Évaluation et classification de « l’écosystème Gemapien »

Cette phase (Étape 1) repose sur l’analyse de documents. Nous avons utilisé les résultats de différentes recherches (Bensettiti et al (2012) ; Carnino et al (2010) ; Gayet et al (2016) ; Viry (2013)) pour identifier les effets des aménagements en projet sur, d’une part, le milieu aquatique et, d’autre part, le milieu forestier lié à une zone riparienne. Ces effets découlent des aménagements eux-mêmes, mais aussi de potentielles futures activités humaines, comme par exemple les activités récréatives (canoé kayak, pêche, VTT…).

Ces effets sont traduits sous la forme d’indices de deux types, physiques, hydro-géomorphologiques (température, lumière…) et biologiques (effets d’éclusées, évolution de la strate arbustive…). 50 indices ont été produits : 35 concernant le milieu aquatique (22 effets physiques et hydro-géomorphologiques et 13 effets biologiques) et 15 le milieu forestier (4 effets physiques et hydro-géomorphologiques et 11 effets biologiques). Ces indices décrivent de manière générique l’ensemble des caractéristiques hydro-géomorphologiques et biologiques susceptibles d’être impactées par un scénario d’aménagement. Une définition et une échelle de notation avec des jalons de (-10 : forte diminution, -5, 0 : sans impact, +5, +10 : forte augmentation) sont fournies pour l’évaluation des indices. Par exemple, la restauration d’une digue de protection dotée d’un « perré » côté rivière a pour effet la coupe de la végétation arbustive qui y avait poussé et qui bordait le cours d’eau : il y aura par conséquent une forte augmentation de la lumière et de la température dans les zones précédemment à l’ombre. Les indices « température » et « lumière » pour le milieu aquatique sont alors notés +10 : forte augmentation. Les indices sont à renseigner sur trois temporalités : Très Courte (2 ans), Courte (8-10 ans utilisation non montrée dans cette page) et Moyenne (15-20 ans) soit, in fine, 150 indices à compléter pour chaque scénario d’aménagement.

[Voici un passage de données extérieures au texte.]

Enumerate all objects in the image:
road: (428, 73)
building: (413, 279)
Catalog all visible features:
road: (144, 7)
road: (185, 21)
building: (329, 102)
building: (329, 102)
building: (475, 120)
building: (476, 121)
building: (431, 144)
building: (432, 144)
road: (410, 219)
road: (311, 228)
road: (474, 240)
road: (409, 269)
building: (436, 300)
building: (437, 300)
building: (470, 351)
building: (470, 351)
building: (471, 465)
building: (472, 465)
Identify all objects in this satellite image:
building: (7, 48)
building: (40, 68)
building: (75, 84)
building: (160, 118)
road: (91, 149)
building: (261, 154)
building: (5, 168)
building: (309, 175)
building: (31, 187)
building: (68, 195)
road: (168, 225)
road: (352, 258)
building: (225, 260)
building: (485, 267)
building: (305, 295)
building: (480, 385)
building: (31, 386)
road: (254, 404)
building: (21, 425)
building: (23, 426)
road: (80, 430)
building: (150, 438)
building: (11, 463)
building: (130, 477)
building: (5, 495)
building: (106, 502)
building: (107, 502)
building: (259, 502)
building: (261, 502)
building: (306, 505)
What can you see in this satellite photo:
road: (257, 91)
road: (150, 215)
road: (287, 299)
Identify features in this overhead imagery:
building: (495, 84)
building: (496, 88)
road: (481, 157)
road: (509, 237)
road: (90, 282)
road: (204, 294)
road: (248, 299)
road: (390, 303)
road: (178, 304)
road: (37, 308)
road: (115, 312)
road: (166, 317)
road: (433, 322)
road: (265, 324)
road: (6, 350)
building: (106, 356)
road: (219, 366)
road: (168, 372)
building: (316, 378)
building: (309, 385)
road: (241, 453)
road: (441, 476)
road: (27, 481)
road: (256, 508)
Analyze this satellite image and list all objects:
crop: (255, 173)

Si toutefois l’impact du scénario est inconnu, alors le score de -10 sera affecté. Nous avons validé ces indices auprès de quatre experts seniors spécialisés dans les ouvrages hydrauliques, l’aide à la décision ou l’écologie.

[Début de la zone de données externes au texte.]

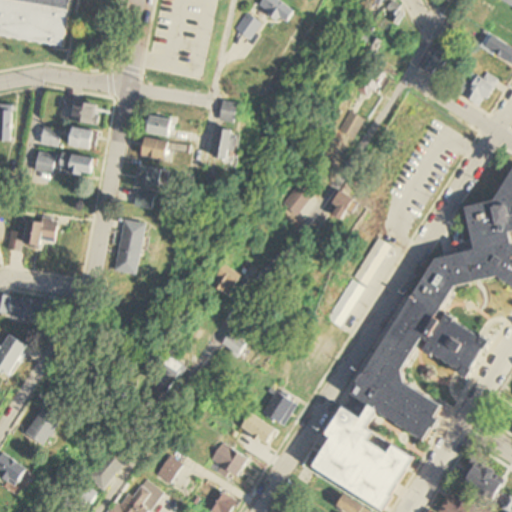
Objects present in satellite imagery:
road: (420, 15)
road: (426, 37)
road: (221, 52)
road: (105, 85)
road: (459, 109)
road: (28, 137)
road: (97, 229)
road: (43, 280)
road: (252, 295)
road: (379, 304)
road: (457, 426)
road: (486, 438)
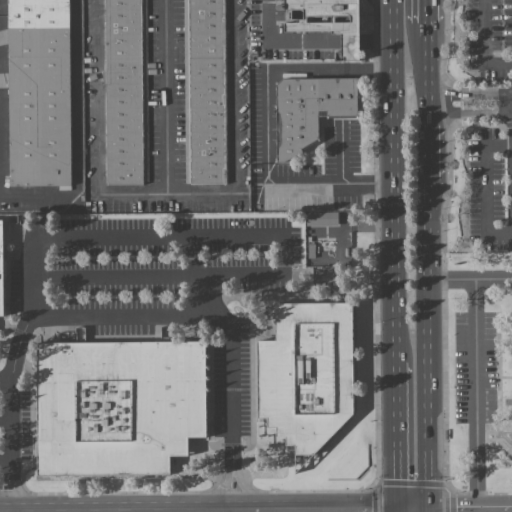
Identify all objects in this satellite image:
road: (427, 10)
building: (328, 21)
building: (328, 21)
road: (283, 40)
road: (350, 40)
road: (378, 40)
road: (481, 48)
road: (428, 66)
road: (375, 67)
road: (268, 73)
building: (124, 91)
building: (203, 91)
building: (38, 92)
building: (38, 92)
building: (125, 92)
building: (204, 92)
road: (470, 94)
road: (510, 99)
building: (309, 109)
road: (470, 110)
building: (317, 113)
road: (232, 129)
road: (510, 143)
road: (430, 144)
road: (397, 180)
road: (321, 187)
road: (134, 194)
road: (33, 203)
building: (321, 218)
building: (321, 218)
road: (112, 238)
building: (2, 268)
building: (1, 270)
road: (471, 281)
road: (124, 315)
road: (430, 343)
building: (306, 373)
building: (315, 378)
road: (6, 381)
road: (476, 394)
building: (117, 405)
building: (119, 411)
road: (5, 420)
road: (400, 435)
road: (5, 460)
road: (456, 508)
traffic signals: (401, 509)
traffic signals: (431, 509)
road: (284, 510)
road: (401, 510)
road: (431, 510)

Ces indices ont été évalués sur un tronçon de digue qui doit être aménagé dans la commune de la Faurie (05). Trois scénarios ont été renseignés le premier propose la rénovation de la digue de façon identique (sans strate arbustive), le second suggère un arasement partiel de la digue avec un enrobement empierré non joint rempli d’arbustes et le tiers supérieur planté d’arbustes et le dernier présente une solution d’élargissement du lit avec la mise en place d’une banquette sur l’arrière. Deux séances de notation regroupant des experts en hydro-géomorphologie, écologie, génie civil ou aide à la décision ont été menées selon une approche consensuelle. La Figure ci - dessous présente un exemple de résultats : l’évaluation des 50 indices, avec une projection considérant le temps court. Sur cette figure, le scénario 1 a été affecté d’une note de -10 pour l’indice n°28 correspondant à une forte diminution des connexions biologiques locales latérales, due à l’aménagement de berges. À l’inverse, le scénario 3 a été noté +10 pour l’indice n°16 correspondant à un fort « élargissement et déchenalisation » du lit.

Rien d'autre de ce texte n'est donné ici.